I am trying to implement an infinite retry of a lambda function through step functions -

{
  "Comment": "A description of my state machine",
  "StartAt": "Check Export Status",
  "States": {
    "Check Export Status": {
      "Type": "Task",
      "Resource": "arn:aws:states:::lambda:invoke",
      "OutputPath": "$.Payload",
      "Parameters": {
        "Payload.$": "$",
        "FunctionName": "arn:aws:lambda:eu-west-1:xxxx:function:xxxx:$LATEST"
      },
      "Next": "Glue StartJobRun",
      "Retry": [
        {
          "ErrorEquals": [
            "States.ALL"
          ],
          "BackoffRate": 1,
          "IntervalSeconds": 60,
          "MaxAttempts": 0
        }
      ]
    },
    "Glue StartJobRun": {
      "Type": "Task",
      "Resource": "arn:aws:states:::glue:startJobRun",
      "ResultPath": "$.error",
      "Parameters": {
        "JobName": "glue job test"
      },
      "End": true
    }
  }
}

Somehow when the step function starts executing it just executes once and fails and exits rather than trying infinite number of times. What am i missing ?


Solution

  • You cannot retry indefinitely. From the documentation, it is mentioned this:

    MaxAttempts (Optional)

    A positive integer that represents the maximum number of retry attempts (3 by default).

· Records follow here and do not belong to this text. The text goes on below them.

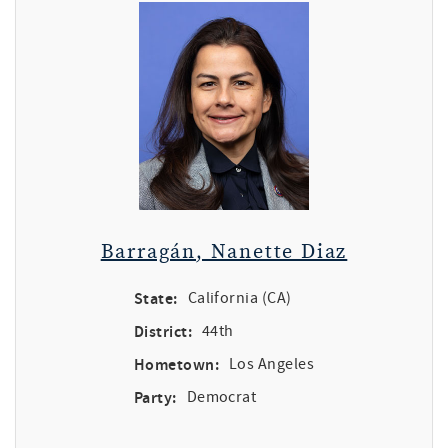
Barragán, Nanette Diaz
State:
California (CA)
District:
44th
Hometown:
Los Angeles
Party:
Democrat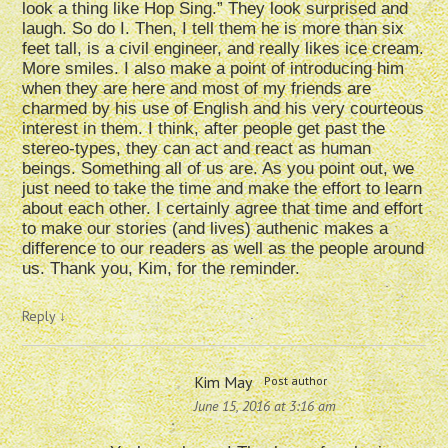
look a thing like Hop Sing.” They look surprised and
laugh. So do I. Then, I tell them he is more than six
feet tall, is a civil engineer, and really likes ice cream.
More smiles. I also make a point of introducing him
when they are here and most of my friends are
charmed by his use of English and his very courteous
interest in them. I think, after people get past the
stereo-types, they can act and react as human
beings. Something all of us are. As you point out, we
just need to take the time and make the effort to learn
about each other. I certainly agree that time and effort
to make our stories (and lives) authenic makes a
difference to our readers as well as the people around
us. Thank you, Kim, for the reminder.
Reply
↓
Kim May
Post author
June 15, 2016 at 3:16 am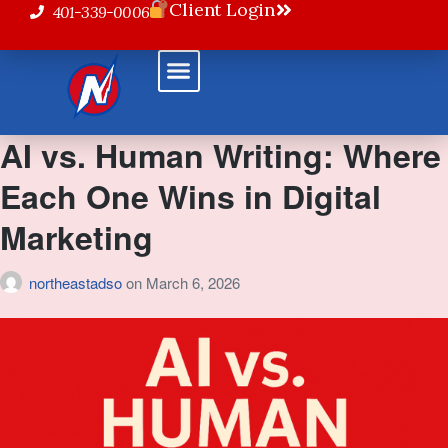
Client Login
401-339-0006
Powered Solutions
AI vs. Human Writing: Where
Each One Wins in Digital
Marketing
northeastadso
on
March 6, 2026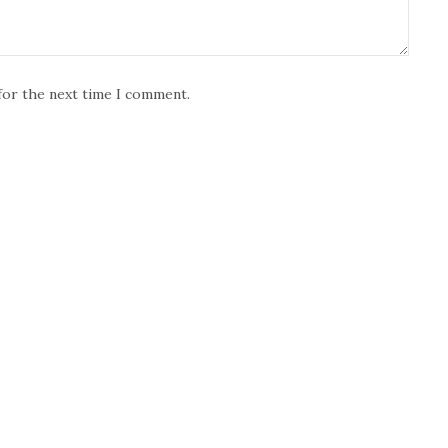
for the next time I comment.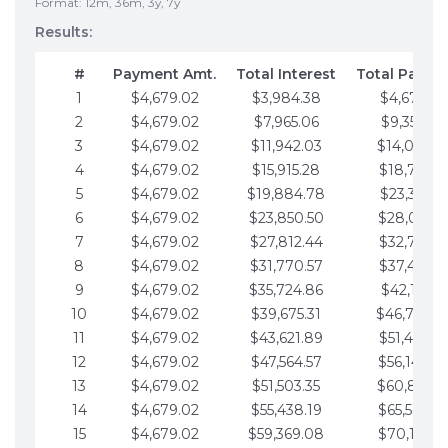
Format: 12m, 36m, 3y, 7y
Results:
#
Payment Amt.
Total Interest
Total Payme
1
$4,679.02
$3,984.38
$4,679.02
2
$4,679.02
$7,965.06
$9,358.05
3
$4,679.02
$11,942.03
$14,037.0
4
$4,679.02
$15,915.28
$18,716.1
5
$4,679.02
$19,884.78
$23,395.1
6
$4,679.02
$23,850.50
$28,074.1
7
$4,679.02
$27,812.44
$32,753.1
8
$4,679.02
$31,770.57
$37,432.1
9
$4,679.02
$35,724.86
$42,111.22
10
$4,679.02
$39,675.31
$46,790.2
11
$4,679.02
$43,621.89
$51,469.2
12
$4,679.02
$47,564.57
$56,148.2
13
$4,679.02
$51,503.35
$60,827.3
14
$4,679.02
$55,438.19
$65,506.3
15
$4,679.02
$59,369.08
$70,185.3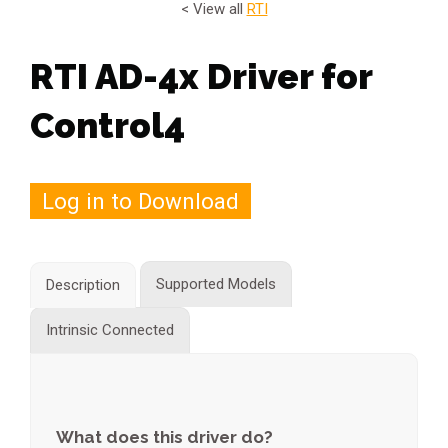
< View all
RTI
RTI AD-4x Driver for
Control4
Log in to Download
Supported Models
Description
Intrinsic Connected
What does this driver do?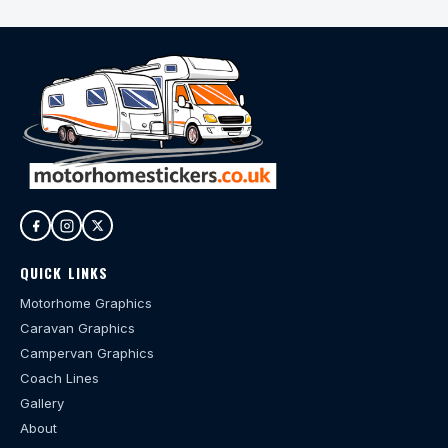
QUICK LINKS
Motorhome Graphics
Caravan Graphics
Campervan Graphics
Coach Lines
Gallery
About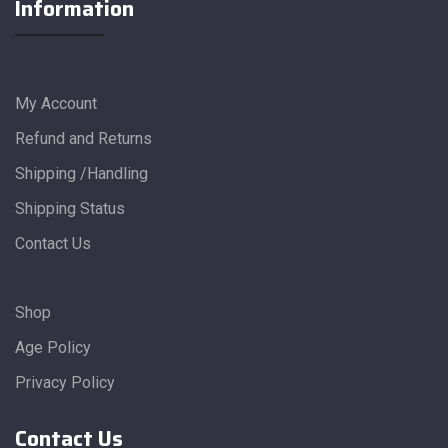
Information
My Account
Refund and Returns
Shipping /Handling
Shipping Status
Contact Us
Shop
Age Policy
Privacy Policy
Contact Us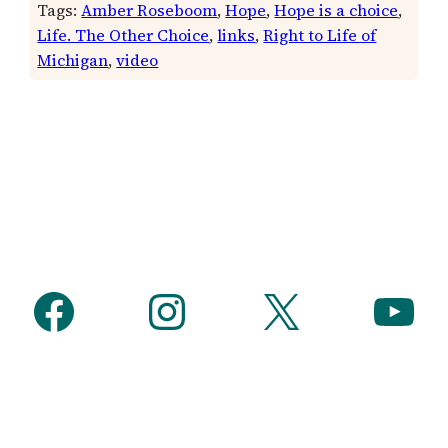
Tags:
Amber Roseboom
, 
Hope
, 
Hope is a choice
, 
Life. The Other Choice
, 
links
, 
Right to Life of
Michigan
, 
video
Facebook
Instagram
X
YouTube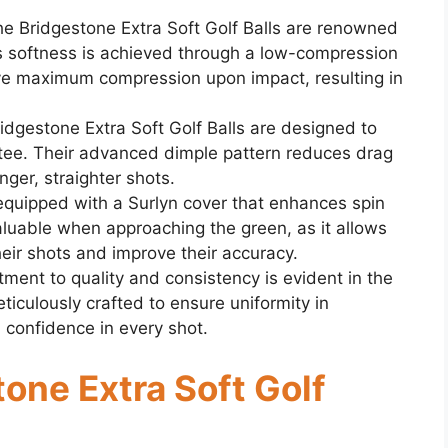
e Bridgestone Extra Soft Golf Balls are renowned
This softness is achieved through a low-compression
eve maximum compression upon impact, resulting in
ridgestone Extra Soft Golf Balls are designed to
e tee. Their advanced dimple pattern reduces drag
onger, straighter shots.
equipped with a Surlyn cover that enhances spin
valuable when approaching the green, as it allows
heir shots and improve their accuracy.
ent to quality and consistency is evident in the
eticulously crafted to ensure uniformity in
 confidence in every shot.
tone Extra Soft Golf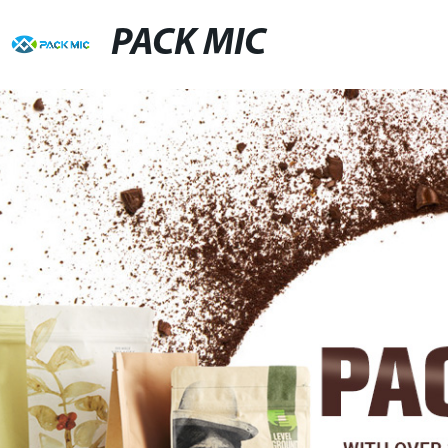
PACK MIC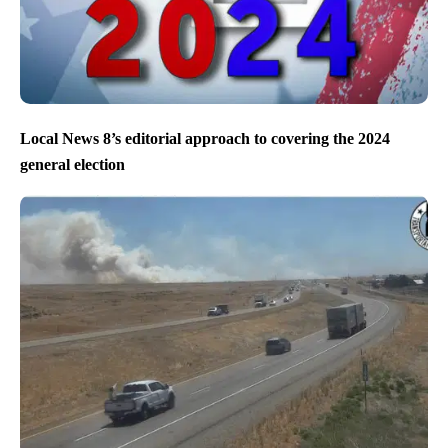
Local News 8’s editorial approach to covering the 2024
general election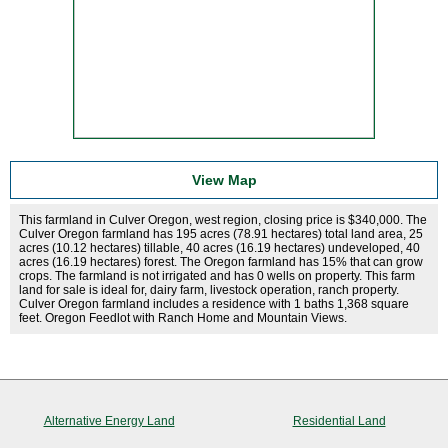
View Map
This farmland in Culver Oregon, west region, closing price is $340,000. The
Culver Oregon farmland has 195 acres (78.91 hectares) total land area, 25
acres (10.12 hectares) tillable, 40 acres (16.19 hectares) undeveloped, 40
acres (16.19 hectares) forest. The Oregon farmland has 15% that can grow
crops. The farmland is not irrigated and has 0 wells on property. This farm
land for sale is ideal for, dairy farm, livestock operation, ranch property.
Culver Oregon farmland includes a residence with 1 baths 1,368 square
feet. Oregon Feedlot with Ranch Home and Mountain Views.
Alternative Energy Land
Residential Land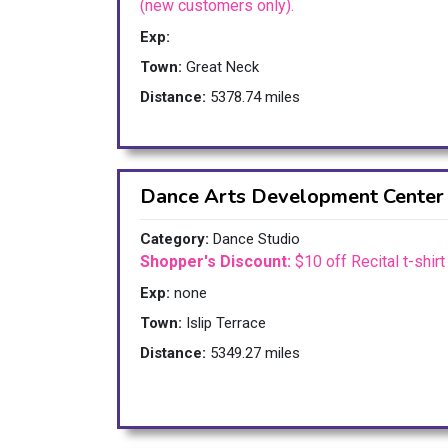
(new customers only).
Exp:
Town:
Great Neck
Distance:
5378.74 miles
Dance Arts Development Center
Category:
Dance Studio
Shopper's Discount:
$10 off Recital t-shirt
Exp:
none
Town:
Islip Terrace
Distance:
5349.27 miles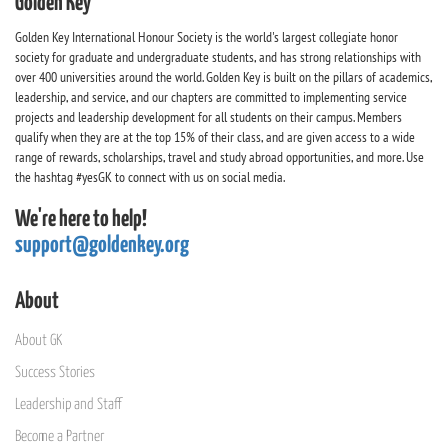
Golden Key
Golden Key International Honour Society is the world's largest collegiate honor
society for graduate and undergraduate students, and has strong relationships with
over 400 universities around the world. Golden Key is built on the pillars of academics,
leadership, and service, and our chapters are committed to implementing service
projects and leadership development for all students on their campus. Members
qualify when they are at the top 15% of their class, and are given access to a wide
range of rewards, scholarships, travel and study abroad opportunities, and more. Use
the hashtag #yesGK to connect with us on social media.
We're here to help!
support@goldenkey.org
About
About GK
Success Stories
Leadership and Staff
Become a Partner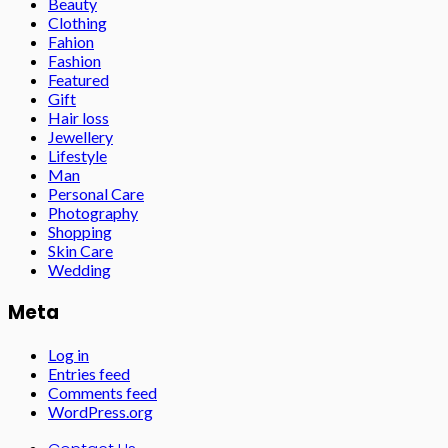
Beauty
Clothing
Fahion
Fashion
Featured
Gift
Hair loss
Jewellery
Lifestyle
Man
Personal Care
Photography
Shopping
Skin Care
Wedding
Meta
Log in
Entries feed
Comments feed
WordPress.org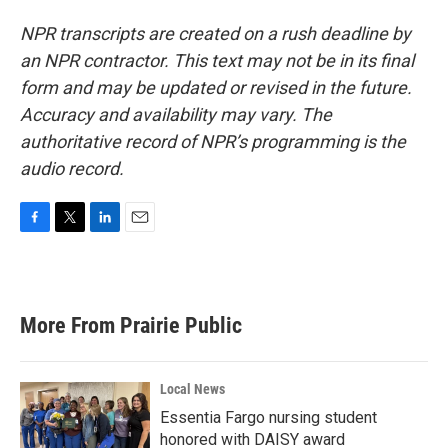
NPR transcripts are created on a rush deadline by
an NPR contractor. This text may not be in its final
form and may be updated or revised in the future.
Accuracy and availability may vary. The
authoritative record of NPR’s programming is the
audio record.
F
T
L
E
a
w
i
m
c
i
n
a
e
t
k
i
b
t
e
l
More From Prairie Public
o
e
d
o
r
I
k
n
Local News
Essentia Fargo nursing student
honored with DAISY award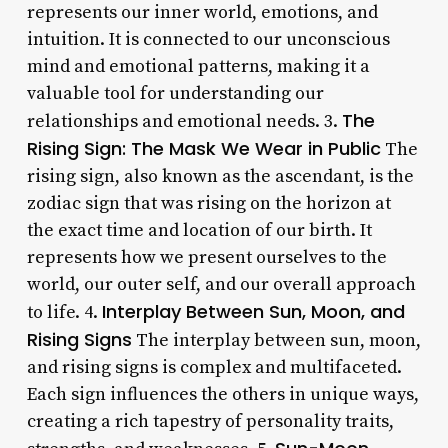
represents our inner world, emotions, and
intuition. It is connected to our unconscious
mind and emotional patterns, making it a
valuable tool for understanding our
The
relationships and emotional needs. 3.
Rising Sign: The Mask We Wear in Public
The
rising sign, also known as the ascendant, is the
zodiac sign that was rising on the horizon at
the exact time and location of our birth. It
represents how we present ourselves to the
world, our outer self, and our overall approach
Interplay Between Sun, Moon, and
to life. 4.
Rising Signs
The interplay between sun, moon,
and rising signs is complex and multifaceted.
Each sign influences the others in unique ways,
creating a rich tapestry of personality traits,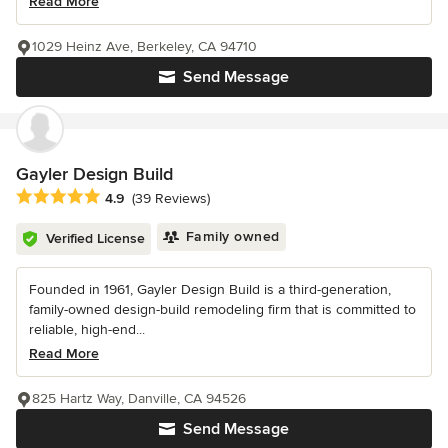
Read More
1029 Heinz Ave, Berkeley, CA 94710
Send Message
Gayler Design Build
Average rating: 4.9 out of 5 stars
4.9
(39 Reviews)
Family owned
Verified License
Founded in 1961, Gayler Design Build is a third-generation,
family-owned design-build remodeling firm that is committed to
reliable, high-end...
Read More
825 Hartz Way, Danville, CA 94526
Send Message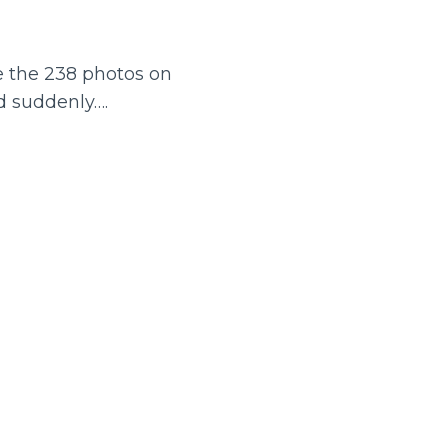
re the 238 photos on
d suddenly….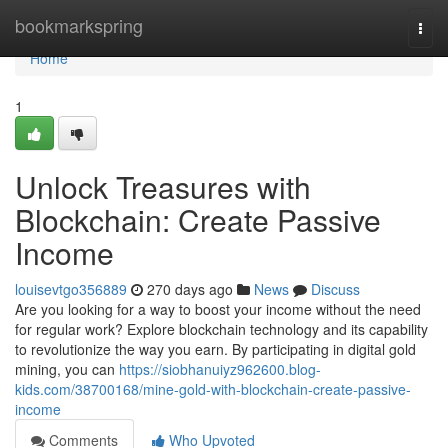
Home
bookmarkspring
Togg
navi
Home
1
Unlock Treasures with
Blockchain: Create Passive
Income
louisevtgo356889
270 days ago
News
Discuss
Are you looking for a way to boost your income without the need
for regular work? Explore blockchain technology and its capability
to revolutionize the way you earn. By participating in digital gold
mining, you can
https://siobhanuiyz962600.blog-
kids.com/38700168/mine-gold-with-blockchain-create-passive-
income
Comments
Who Upvoted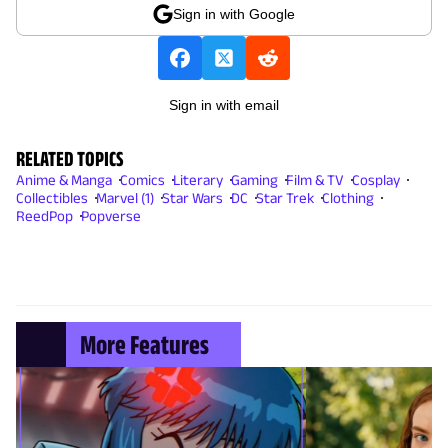
Sign in with Google
Sign in with email
RELATED TOPICS
Anime & Manga
Comics
Literary
Gaming
Film & TV
Cosplay
Collectibles
Marvel (1)
Star Wars
DC
Star Trek
Clothing
ReedPop
Popverse
More Features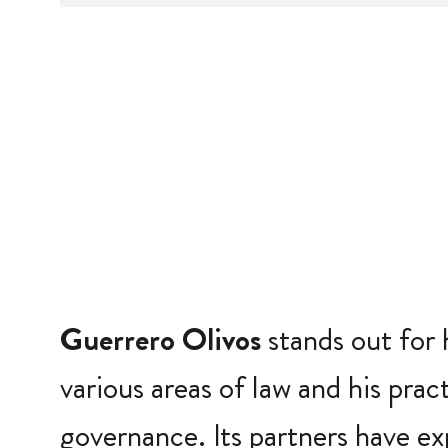
Guerrero Olivos
stands out for 
various areas of law and his prac
governance. Its partners have ex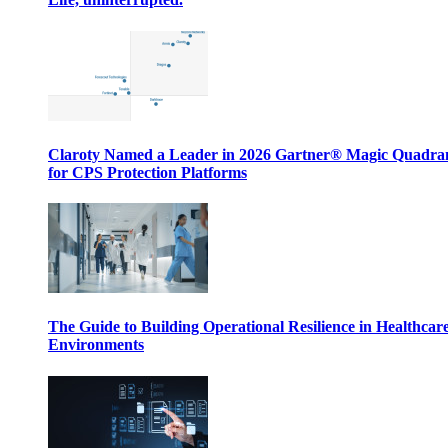
Claroty Named a Leader in 2026 Gartner® Magic Quadr
for CPS Protection Platforms
The Guide to Building Operational Resilience in Healthcar
Environments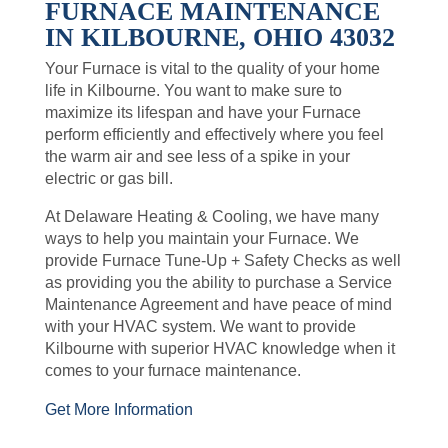
FURNACE MAINTENANCE
IN KILBOURNE, OHIO 43032
Your Furnace is vital to the quality of your home
life in Kilbourne. You want to make sure to
maximize its lifespan and have your Furnace
perform efficiently and effectively where you feel
the warm air and see less of a spike in your
electric or gas bill.
At Delaware Heating & Cooling, we have many
ways to help you maintain your Furnace. We
provide Furnace Tune-Up + Safety Checks as well
as providing you the ability to purchase a Service
Maintenance Agreement and have peace of mind
with your HVAC system. We want to provide
Kilbourne with superior HVAC knowledge when it
comes to your furnace maintenance.
Get More Information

If the error recurs more times than specified, retries cease and normal error handling resumes. A value of 0 specifies that the error or errors are never retried. MaxAttempts has a maximum value of 99999999.

    Here is the link for reference: https://docs.aws.amazon.com/step-functions/latest/dg/concepts-error-handling.html#error-handling-retrying-after-an-error

    So you can retry 99999999 times, which is still quite a lot.